シャーロットの左手は宙に浮いて、隣国のグレイシア王国への道を辿った。
私たちは、もうすぐグレイシア王国に到着しようとしていた。
その時、後ろから何かが凄い勢いで私たちにぶつかってきた。
「ミナ様、下がってください。」
私の前に踊り出たサムの顔に、飛んできた何かがぶつかった。
私は思わず腰を抜かしそうになった。何しろ、サムにぶつかったそれは、人間の左手だったのだから。しかも、その手に見覚えがあった。あれはシャーロットの手だ。その手は何かを握り締めている。私は手からそれを取った。1枚の紙切れに下手な文字で書かれている。
“ミナ、謝って済むことじゃないと思うけど、今まで酷いことしてごめん。助けて”
私はサムに言った。
「私、シャーロットを助けたい。」
「ミナ様、そう言われましても…どうやってお助けになるのです?」
そう言ってサムは目を伏せた。私も同じように目を伏せる。今さら自国に戻ることもできないし、彼女を助ける方法は多分ない…

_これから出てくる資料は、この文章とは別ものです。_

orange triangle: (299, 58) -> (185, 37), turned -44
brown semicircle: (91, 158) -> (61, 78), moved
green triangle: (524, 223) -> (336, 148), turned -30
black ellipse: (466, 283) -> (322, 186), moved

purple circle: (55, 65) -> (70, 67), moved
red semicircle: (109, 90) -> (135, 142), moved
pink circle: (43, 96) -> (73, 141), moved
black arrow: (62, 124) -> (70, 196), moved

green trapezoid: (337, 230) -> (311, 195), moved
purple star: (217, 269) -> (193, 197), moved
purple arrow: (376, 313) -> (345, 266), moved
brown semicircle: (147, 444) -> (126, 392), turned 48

私の気持ちは沈んでいった。その時、上空から見慣れた姿が現れた。
「ピータ!」
私が叫ぶと、彼は私の手に止まった。
「ピータは私が困った時に来てくれる。もしかしてピータ心が読めるのかな?」
心の中で疑問を抱きつつ、私はピータに必死にお願いした。
「お願い、ピータ。私の元仲間がサーヴェニア王国でピンチなの。白髪で背が低いシャーロットって子よ。多分彼女は今片方の手がないと思うの。だから、彼女を助けてあげて」
「ピー!」
ピータは元気よく鳴くと上空に飛び立った。